Ceux parmi vous qui n’auront pas reconnu quelques mots d’un ver de Lamartine, tirés de son célèbre poème «Le lac», vont devoir aller ailleurs… la suite ne les concerne pas.
La suite, c’est cette bataille continuelle que nous menons contre le Temps… nous voulons en faire un lieu… tandis qu’il coule pour nous, nous laissant au bord d’un cours que nous n’arrivons pas à suivre. Faute de n’avoir jamais essayé. Et nous tournons en rond.
Mais pour rompre avec la peur que cela inspire, je m’en vais vous dire que cette relation équivoque avec le Temps prend parfois de belles allures. Parce qu’elle inspire des poètes prodigues, des génies inégalés.
«kelhamd illi manzal la’laab
dahru vaat u gafaat shaab
likhriiv u taavi ‘aad ish haab
il harr u varqet yaajoura
u vraq baass ilkhayl illarkaab
ilmin ha kaanit ma’dhuura
u khlat bard ellayl u lemdhal
waryaaissehwa mahruura
u khlazaad igiliiw u dhal
ilkhayma hiya waamur»
Première traduction : (heureusement que le temps de l’occupation des grandes dunes/est passé et que la saison des pluies hivernale recule/que les fortes chaleurs/ont baissé comme le souffle de l’harmattan/qui empêchait de monter les chevaux/prétexte pour les mauvais cavaliers/et s’est mélangé la fraîcheur de nuit et de jour/le vent du nord ouest a soufflé/et s’est mélangé l’air humide des marigots asséchés, l’ombre des tentes et celle des accacias)

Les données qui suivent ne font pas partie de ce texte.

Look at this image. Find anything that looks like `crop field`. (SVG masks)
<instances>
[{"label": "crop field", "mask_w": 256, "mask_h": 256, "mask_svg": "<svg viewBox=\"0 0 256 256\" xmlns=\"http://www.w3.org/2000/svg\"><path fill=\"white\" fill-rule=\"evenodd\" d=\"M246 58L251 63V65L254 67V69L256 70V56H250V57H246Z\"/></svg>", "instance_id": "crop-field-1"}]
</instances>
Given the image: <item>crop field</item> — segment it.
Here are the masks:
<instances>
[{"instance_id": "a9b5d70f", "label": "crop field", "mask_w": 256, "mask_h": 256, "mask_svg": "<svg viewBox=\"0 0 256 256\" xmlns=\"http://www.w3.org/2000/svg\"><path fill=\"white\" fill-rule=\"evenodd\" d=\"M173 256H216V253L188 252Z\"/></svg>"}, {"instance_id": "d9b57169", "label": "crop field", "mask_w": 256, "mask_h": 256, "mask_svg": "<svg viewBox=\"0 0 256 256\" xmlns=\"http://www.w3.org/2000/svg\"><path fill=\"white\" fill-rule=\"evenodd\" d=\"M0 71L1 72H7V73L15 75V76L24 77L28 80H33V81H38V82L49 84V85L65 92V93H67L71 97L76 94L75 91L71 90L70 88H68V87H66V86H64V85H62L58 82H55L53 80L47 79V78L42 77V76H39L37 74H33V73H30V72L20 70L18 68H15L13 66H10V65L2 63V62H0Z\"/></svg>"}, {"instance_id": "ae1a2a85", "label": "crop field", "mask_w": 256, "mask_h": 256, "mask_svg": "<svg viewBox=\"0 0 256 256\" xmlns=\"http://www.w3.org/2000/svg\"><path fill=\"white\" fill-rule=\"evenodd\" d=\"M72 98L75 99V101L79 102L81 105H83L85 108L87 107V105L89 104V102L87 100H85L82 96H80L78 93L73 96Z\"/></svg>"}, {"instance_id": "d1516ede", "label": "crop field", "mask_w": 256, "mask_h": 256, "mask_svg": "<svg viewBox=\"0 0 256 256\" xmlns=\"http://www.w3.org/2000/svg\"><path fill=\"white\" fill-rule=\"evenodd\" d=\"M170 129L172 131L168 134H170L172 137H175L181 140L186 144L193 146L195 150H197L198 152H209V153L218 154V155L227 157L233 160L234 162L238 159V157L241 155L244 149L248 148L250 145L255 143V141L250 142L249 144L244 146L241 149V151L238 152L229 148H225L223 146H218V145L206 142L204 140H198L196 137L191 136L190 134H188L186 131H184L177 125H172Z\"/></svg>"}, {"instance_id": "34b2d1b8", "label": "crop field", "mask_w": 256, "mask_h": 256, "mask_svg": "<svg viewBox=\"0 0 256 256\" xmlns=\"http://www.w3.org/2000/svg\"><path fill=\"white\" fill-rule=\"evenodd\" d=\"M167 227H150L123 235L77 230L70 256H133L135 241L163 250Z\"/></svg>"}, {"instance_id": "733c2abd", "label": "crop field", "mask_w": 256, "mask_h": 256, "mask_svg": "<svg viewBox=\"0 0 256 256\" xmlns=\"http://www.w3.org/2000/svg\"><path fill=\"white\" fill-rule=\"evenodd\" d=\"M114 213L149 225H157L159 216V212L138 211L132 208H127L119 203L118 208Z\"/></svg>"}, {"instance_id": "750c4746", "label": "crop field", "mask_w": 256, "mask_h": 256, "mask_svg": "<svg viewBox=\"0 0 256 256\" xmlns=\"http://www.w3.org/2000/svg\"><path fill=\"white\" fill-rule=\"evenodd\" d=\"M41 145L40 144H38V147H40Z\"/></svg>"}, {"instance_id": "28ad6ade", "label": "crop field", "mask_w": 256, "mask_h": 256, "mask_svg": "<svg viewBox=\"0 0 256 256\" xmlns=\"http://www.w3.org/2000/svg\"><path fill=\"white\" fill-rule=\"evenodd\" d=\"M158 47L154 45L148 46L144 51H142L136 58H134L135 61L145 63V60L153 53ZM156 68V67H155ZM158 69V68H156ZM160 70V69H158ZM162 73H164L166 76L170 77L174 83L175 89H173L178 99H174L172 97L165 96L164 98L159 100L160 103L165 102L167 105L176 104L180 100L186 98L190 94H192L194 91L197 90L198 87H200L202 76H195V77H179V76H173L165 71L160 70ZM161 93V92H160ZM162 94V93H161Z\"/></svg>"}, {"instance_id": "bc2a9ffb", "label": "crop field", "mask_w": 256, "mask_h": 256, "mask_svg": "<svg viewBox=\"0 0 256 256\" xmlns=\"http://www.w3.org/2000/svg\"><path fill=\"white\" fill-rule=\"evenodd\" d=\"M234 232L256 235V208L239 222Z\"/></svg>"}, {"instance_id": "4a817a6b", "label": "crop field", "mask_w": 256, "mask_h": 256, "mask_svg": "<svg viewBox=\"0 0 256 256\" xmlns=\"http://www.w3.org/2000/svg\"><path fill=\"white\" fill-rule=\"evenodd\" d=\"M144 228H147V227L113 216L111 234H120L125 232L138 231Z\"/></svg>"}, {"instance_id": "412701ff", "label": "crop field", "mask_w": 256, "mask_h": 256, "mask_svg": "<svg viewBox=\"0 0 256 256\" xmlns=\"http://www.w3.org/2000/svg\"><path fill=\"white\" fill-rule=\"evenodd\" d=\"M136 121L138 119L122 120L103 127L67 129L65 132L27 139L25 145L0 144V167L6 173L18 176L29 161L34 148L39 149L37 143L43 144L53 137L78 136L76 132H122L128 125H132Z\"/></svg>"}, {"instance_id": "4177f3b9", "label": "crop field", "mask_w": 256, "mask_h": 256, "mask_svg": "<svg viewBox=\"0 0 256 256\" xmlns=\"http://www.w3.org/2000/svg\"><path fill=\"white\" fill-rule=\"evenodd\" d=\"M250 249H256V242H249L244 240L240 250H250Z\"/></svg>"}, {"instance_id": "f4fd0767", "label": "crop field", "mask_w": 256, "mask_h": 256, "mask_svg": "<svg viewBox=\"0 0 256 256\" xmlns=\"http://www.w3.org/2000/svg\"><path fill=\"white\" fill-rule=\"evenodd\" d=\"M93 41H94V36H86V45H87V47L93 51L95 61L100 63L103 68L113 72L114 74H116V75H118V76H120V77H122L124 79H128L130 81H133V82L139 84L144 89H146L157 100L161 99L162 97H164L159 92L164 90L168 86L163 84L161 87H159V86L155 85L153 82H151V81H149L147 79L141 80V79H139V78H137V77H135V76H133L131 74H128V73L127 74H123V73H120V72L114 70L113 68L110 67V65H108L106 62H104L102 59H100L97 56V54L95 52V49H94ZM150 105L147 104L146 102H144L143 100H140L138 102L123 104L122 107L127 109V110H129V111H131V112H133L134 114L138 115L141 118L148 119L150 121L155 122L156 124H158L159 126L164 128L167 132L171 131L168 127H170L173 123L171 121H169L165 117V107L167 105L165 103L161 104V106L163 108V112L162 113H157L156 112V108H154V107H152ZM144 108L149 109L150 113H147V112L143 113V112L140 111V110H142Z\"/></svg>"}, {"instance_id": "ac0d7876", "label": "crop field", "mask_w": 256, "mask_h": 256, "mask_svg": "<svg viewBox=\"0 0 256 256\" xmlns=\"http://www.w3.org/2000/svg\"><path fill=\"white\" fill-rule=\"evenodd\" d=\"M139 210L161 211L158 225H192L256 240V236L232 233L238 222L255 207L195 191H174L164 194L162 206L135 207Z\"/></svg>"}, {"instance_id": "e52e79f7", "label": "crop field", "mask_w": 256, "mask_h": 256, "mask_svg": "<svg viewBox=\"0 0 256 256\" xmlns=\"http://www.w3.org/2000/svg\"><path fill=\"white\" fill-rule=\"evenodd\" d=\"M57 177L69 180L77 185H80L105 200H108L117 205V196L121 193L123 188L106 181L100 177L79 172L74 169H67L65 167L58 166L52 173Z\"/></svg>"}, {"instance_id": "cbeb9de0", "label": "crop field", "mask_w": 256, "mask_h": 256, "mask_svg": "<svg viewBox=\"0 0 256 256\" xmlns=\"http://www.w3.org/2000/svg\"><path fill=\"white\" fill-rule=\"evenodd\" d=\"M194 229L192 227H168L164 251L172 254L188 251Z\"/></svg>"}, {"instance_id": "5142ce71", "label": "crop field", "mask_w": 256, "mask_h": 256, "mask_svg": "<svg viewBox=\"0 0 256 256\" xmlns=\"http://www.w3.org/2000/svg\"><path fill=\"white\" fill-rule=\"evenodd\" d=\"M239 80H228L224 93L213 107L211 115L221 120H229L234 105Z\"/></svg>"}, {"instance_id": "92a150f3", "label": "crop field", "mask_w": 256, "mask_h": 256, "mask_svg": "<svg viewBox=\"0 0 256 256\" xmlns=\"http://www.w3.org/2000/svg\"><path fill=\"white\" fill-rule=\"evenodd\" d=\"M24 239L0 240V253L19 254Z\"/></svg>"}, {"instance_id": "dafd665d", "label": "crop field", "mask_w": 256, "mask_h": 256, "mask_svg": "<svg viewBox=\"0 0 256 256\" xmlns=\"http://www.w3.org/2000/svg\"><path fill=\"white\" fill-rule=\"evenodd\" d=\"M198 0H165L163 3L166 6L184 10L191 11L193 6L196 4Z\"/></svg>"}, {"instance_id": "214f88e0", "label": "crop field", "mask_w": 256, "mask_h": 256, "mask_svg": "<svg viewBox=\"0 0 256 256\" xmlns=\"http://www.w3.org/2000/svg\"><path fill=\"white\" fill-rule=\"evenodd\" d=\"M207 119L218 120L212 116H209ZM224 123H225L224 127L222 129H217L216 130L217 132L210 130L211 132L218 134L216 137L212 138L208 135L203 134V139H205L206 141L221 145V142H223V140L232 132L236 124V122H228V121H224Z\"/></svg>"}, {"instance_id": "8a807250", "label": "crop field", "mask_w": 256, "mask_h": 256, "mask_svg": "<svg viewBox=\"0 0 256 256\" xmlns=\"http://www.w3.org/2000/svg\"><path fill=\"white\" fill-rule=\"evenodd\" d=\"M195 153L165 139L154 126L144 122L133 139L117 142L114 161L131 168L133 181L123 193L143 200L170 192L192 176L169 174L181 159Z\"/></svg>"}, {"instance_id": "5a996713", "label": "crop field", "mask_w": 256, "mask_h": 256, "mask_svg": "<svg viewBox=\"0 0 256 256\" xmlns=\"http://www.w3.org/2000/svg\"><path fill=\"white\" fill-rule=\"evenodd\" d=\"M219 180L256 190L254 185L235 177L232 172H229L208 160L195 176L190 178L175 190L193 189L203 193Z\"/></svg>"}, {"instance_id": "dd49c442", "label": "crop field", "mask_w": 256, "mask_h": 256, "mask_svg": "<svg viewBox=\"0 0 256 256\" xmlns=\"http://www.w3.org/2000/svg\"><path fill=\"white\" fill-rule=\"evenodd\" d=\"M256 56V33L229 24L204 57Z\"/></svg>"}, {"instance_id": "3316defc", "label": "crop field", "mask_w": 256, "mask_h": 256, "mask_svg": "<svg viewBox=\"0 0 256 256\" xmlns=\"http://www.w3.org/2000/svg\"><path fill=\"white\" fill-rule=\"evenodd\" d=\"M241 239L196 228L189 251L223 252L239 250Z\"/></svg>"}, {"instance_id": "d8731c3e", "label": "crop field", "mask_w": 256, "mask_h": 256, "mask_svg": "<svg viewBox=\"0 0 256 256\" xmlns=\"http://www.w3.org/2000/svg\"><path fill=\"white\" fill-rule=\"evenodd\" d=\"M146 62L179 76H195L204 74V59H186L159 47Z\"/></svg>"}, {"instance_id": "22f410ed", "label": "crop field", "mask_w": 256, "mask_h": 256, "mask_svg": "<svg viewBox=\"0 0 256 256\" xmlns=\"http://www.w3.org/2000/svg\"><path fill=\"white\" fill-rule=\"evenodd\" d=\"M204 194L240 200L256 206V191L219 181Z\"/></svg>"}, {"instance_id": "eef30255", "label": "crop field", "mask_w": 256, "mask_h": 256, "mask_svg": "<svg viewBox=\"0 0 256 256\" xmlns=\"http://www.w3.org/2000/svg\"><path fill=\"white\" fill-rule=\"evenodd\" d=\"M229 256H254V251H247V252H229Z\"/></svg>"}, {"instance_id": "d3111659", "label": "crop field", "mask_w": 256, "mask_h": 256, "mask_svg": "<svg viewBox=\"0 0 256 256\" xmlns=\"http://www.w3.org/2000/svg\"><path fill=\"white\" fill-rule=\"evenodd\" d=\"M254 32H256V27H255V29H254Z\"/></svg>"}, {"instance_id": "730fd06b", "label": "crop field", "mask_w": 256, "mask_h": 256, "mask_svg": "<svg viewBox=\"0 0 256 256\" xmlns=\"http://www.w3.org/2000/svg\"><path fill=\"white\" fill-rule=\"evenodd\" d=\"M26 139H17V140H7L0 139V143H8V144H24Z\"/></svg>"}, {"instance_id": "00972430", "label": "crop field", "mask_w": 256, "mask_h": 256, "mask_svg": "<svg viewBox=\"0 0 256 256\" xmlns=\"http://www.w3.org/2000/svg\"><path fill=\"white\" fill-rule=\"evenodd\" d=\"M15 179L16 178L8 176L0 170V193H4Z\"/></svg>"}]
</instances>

Deuxième traduction de Mick Gewinner, ancien professeur de littérature au Lycée français de Nouakchott, restée pour toujours amie du pays et de ses cultures:
Les grandes dunes ne sont plus occupées,
ce temps-là est passé, bonheur !
Le temps des pluies hivernales s’éloigne,
bonheur ! Les fortes chaleurs ont baissé,
comme le souffle de l’harmattan
qui empêchait de monter les chevaux,
-un prétexte pour les mauvais cavaliers, ha !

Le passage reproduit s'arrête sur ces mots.